Why land is important in understanding violent conflict

5737272258_1fbf498a40_k.jpg

Prindex's Anna Locke and Ian Langdown and ODI Senior Research Fellow Pilar Domingo discuss how Prindex data on tenure security could be used to predict the outbreak of conflict. This blog was originally published by ODI.

Between 2000 and 2015 land was an element in over half of violent conflicts, and land is likely to become an even more important factor in conflict. Climate change, population growth and the youth bulge are all likely to intensify competition over land, and potentially exacerbate land-related conflict.

Building a deeper understanding of the roles which land play in conflict is important in supporting work to mitigate, manage and prevent violent conflict. By 2030, more than half of the world’s poor and up to two-thirds of the world’s extreme poor will live in conditions of fragility, conflict and violence. The costs of violence and its containment are enormous, reaching an all-time high of US$14.8 trillion in 2017 — equivalent to 13% of world GDP.

We already have some understanding of how land can play a part in conflict:

● Longstanding structural inequalities in access to land can be a starting point in contextualising grievances or establishing patterns of tenure insecurity.

● Weak or captured institutions and governance can compound grievances, if they do not enforce legitimate rights or arbitrate disputes effectively.

● Proximate factors can further exacerbate instability, for example intensifying competition for land, perceptions of electoral fraud or increasing perceptions of capture of judicial or regulatory bodies.

● Voice and agency can articulate grievances around land, at times employed as a rallying cry by conflict entrepreneurs to mobilise action through violence.

● Conflict triggers or sudden changes, especially against backdrops of increasing existing tensions, can spark tinders of conflict (for example, large-scale land concessions or the replacement of customary authorities).

A missed opportunity to link to land?

Yet, few conflict analysis and forecasting tools recognise the roles which land and property issues can play in instigating, sustaining and re-igniting conflict.

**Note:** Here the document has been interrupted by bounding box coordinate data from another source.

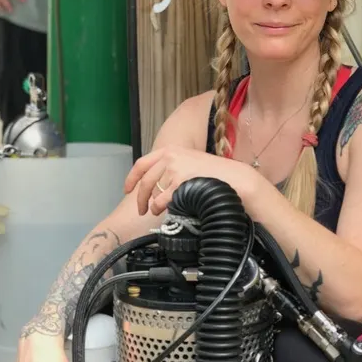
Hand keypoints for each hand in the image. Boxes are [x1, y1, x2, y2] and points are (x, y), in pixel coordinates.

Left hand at [124, 145, 257, 215]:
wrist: (234, 178)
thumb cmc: (216, 174)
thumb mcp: (192, 162)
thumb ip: (174, 168)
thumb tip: (159, 184)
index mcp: (171, 149)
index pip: (142, 163)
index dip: (131, 178)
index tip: (127, 189)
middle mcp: (170, 156)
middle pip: (145, 180)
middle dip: (140, 197)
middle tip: (141, 209)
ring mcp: (175, 168)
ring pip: (152, 191)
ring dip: (151, 204)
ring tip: (154, 211)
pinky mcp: (180, 182)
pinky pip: (162, 199)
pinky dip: (159, 207)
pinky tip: (162, 211)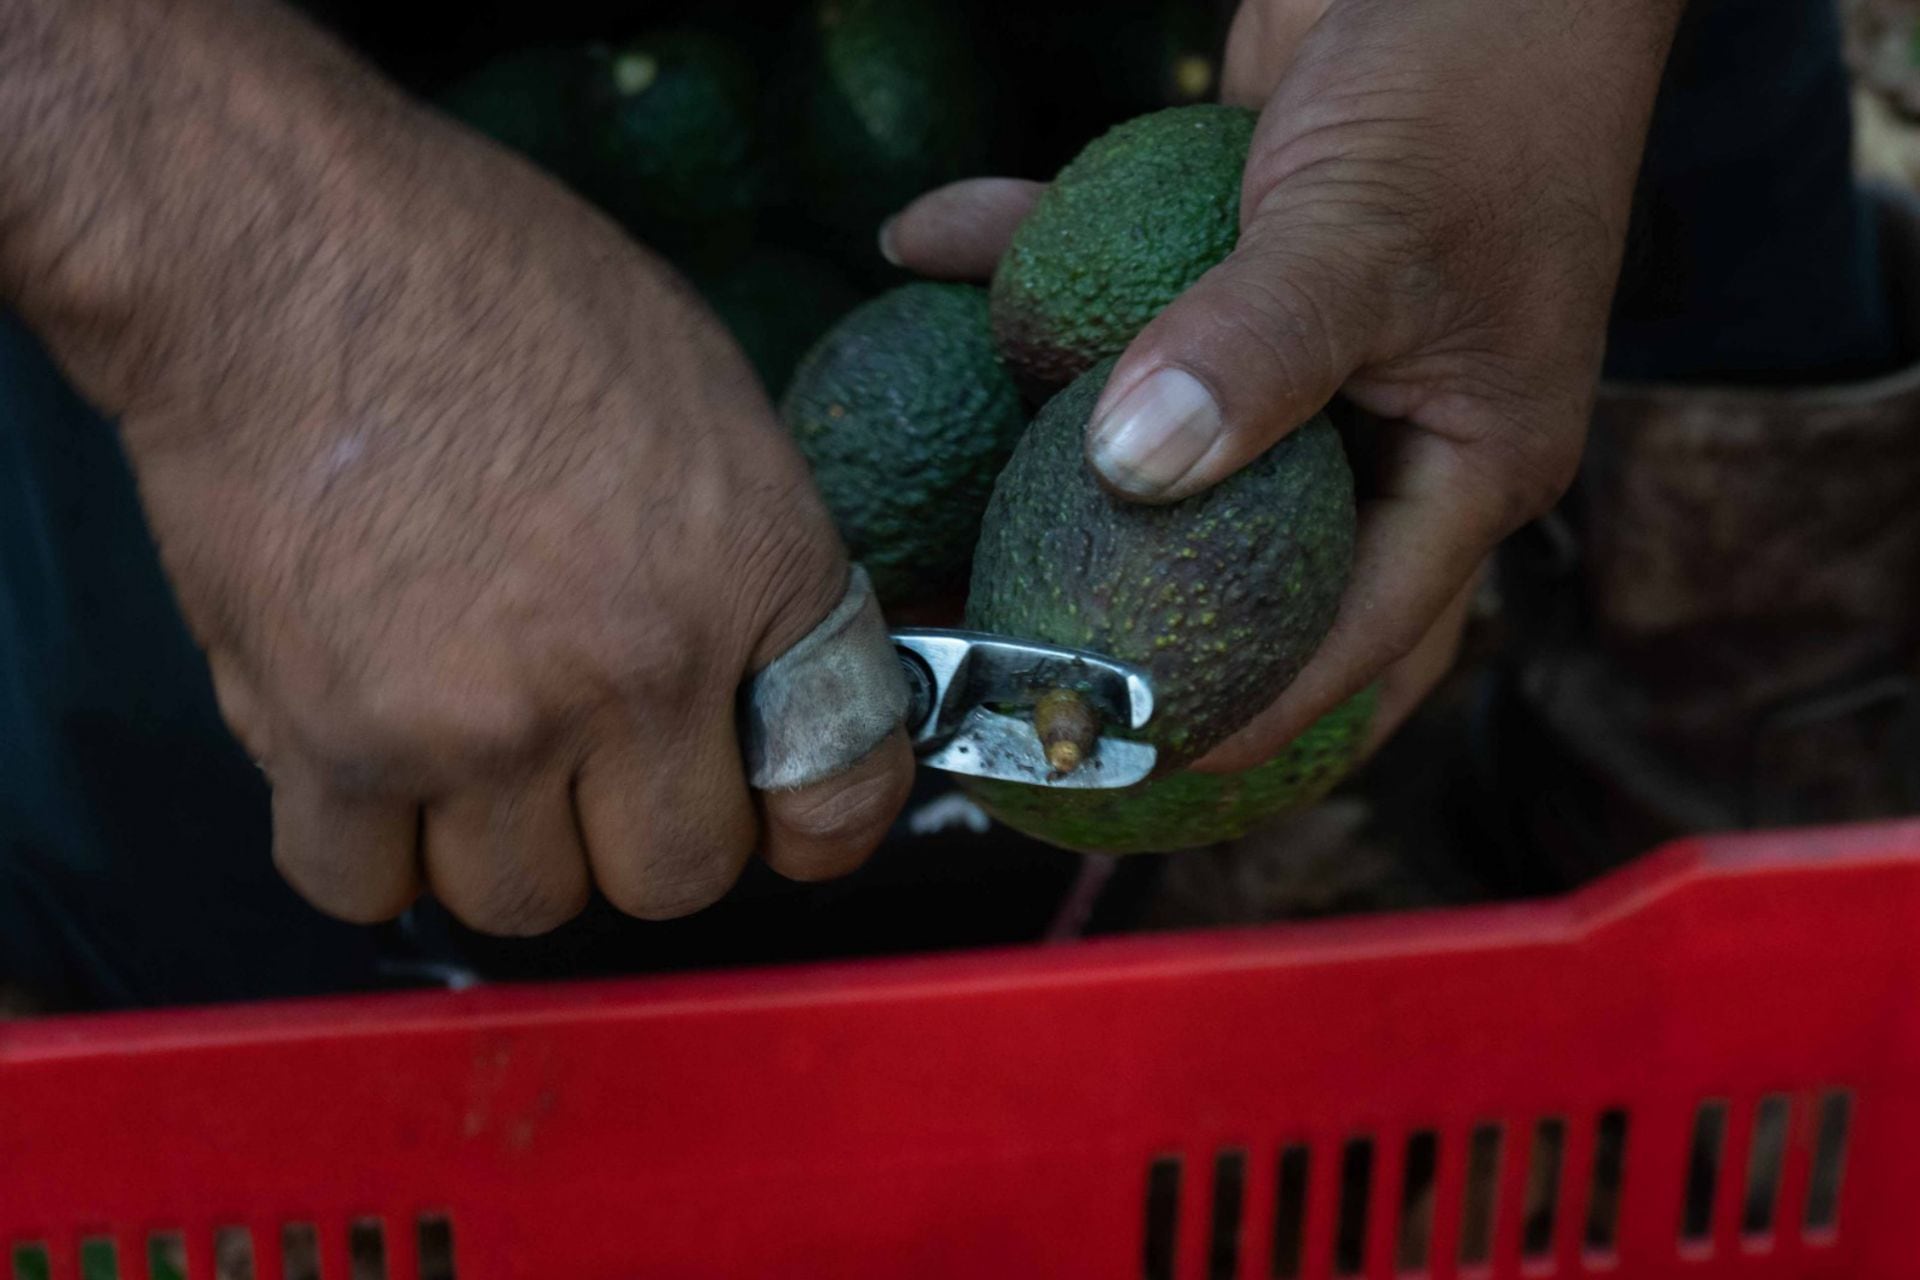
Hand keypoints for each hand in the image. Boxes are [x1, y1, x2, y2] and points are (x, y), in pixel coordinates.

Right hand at [2, 0, 912, 931]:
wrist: (284, 248)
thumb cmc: (495, 290)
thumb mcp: (704, 399)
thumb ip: (755, 569)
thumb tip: (773, 688)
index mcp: (752, 572)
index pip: (844, 784)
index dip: (818, 821)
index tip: (785, 815)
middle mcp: (639, 671)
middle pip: (679, 877)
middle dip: (646, 831)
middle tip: (601, 760)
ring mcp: (486, 724)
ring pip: (527, 902)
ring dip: (507, 844)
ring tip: (470, 742)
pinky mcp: (333, 744)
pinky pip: (367, 887)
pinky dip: (371, 848)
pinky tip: (372, 760)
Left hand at [884, 0, 1679, 769]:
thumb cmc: (1478, 77)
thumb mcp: (1369, 236)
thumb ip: (1253, 357)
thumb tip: (1129, 476)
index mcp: (1464, 459)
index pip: (1364, 634)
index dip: (1259, 711)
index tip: (1135, 760)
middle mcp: (1384, 422)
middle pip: (1249, 561)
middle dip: (1137, 612)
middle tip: (1013, 661)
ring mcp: (1302, 345)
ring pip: (1163, 434)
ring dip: (1045, 442)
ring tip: (923, 500)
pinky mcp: (1231, 259)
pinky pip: (1119, 293)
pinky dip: (1029, 268)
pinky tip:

Even fewer acknowledge or integrate the concept of tenure security, or the ability to control and manage one’s land or property, use it, dispose of its produce and engage in transactions with it.

Still less considered is perceived tenure security (PTS), or how people assess or view their level of tenure security and the risk that they will lose their right to use land or property in the future.

It is increasingly apparent that perceptions matter in violent conflict — they determine how people behave and make decisions, and sometimes more than actual reality — as is the case for land and property. For example, it is often assumed that a legal title confers tenure security, which is frequently used as a proxy for tenure security in conflict analysis. Yet, a legal title can be meaningless if a government can revoke it at a moment’s notice or if an overwhelmed court system doesn’t allow it to be defended. Conversely, some customary or informal property rights systems can provide enormous security, particularly if they are trusted to be fair.

Measuring PTS can capture people’s sense of security, whatever the tenure system; and tracking PTS regularly can monitor changes in security and signal rising tensions related to land. PTS can also help to identify what might be undermining people’s confidence in their ability to hold onto their land.

What more can be done?

Including measures of PTS — and factors influencing it — in conflict analysis and forecasting tools could strengthen understandings of land-related conflict drivers, and provide additional information about broader conflict contexts. Even where land is not a direct factor contributing to conflict risk, measures of PTS can capture issues such as confidence in legal and governance systems, provide opportunities to address those issues and potentially prevent conflict from igniting or escalating.

Until last year, we didn’t have comparable data on PTS — but now, we have the data and methodology through the publication of a comprehensive database, Prindex, in 2020. This measures how people perceive the security of their tenure rights across 140 countries, including 40 of the 57 countries classified as extremely fragile or fragile.

Initial analysis of the relationship between PTS and violent conflict using that dataset showed that PTS could strengthen conflict analysis and play a role in predicting future violence.

But, we know that PTS is not relevant in all contexts, and that resources are limited in gathering data. So, we have developed guidance for conflict practitioners to help identify when tracking and assessing PTS might be useful, and how to include measures of PTS and its drivers in existing tools in flexible and participatory ways which require minimal additional resources in gathering data.

This guidance now needs to be piloted in different contexts — at a local level, where land- and property-related disputes often arise and escalate — to test and develop the methodology and the power of PTS. To explore whether PTS could inform conflict forecasting at a global level, we need to collect further data, investing in time-series data.

If we want to prevent conflict, protect economies, strengthen security and save lives, we need to take more seriously how issues of land and tenure security can drive conflict — PTS data can play an important role in this. However, doing this effectively means breaking down silos between different communities working on land, conflict, justice and women’s empowerment, and working together to harness collective knowledge and experience.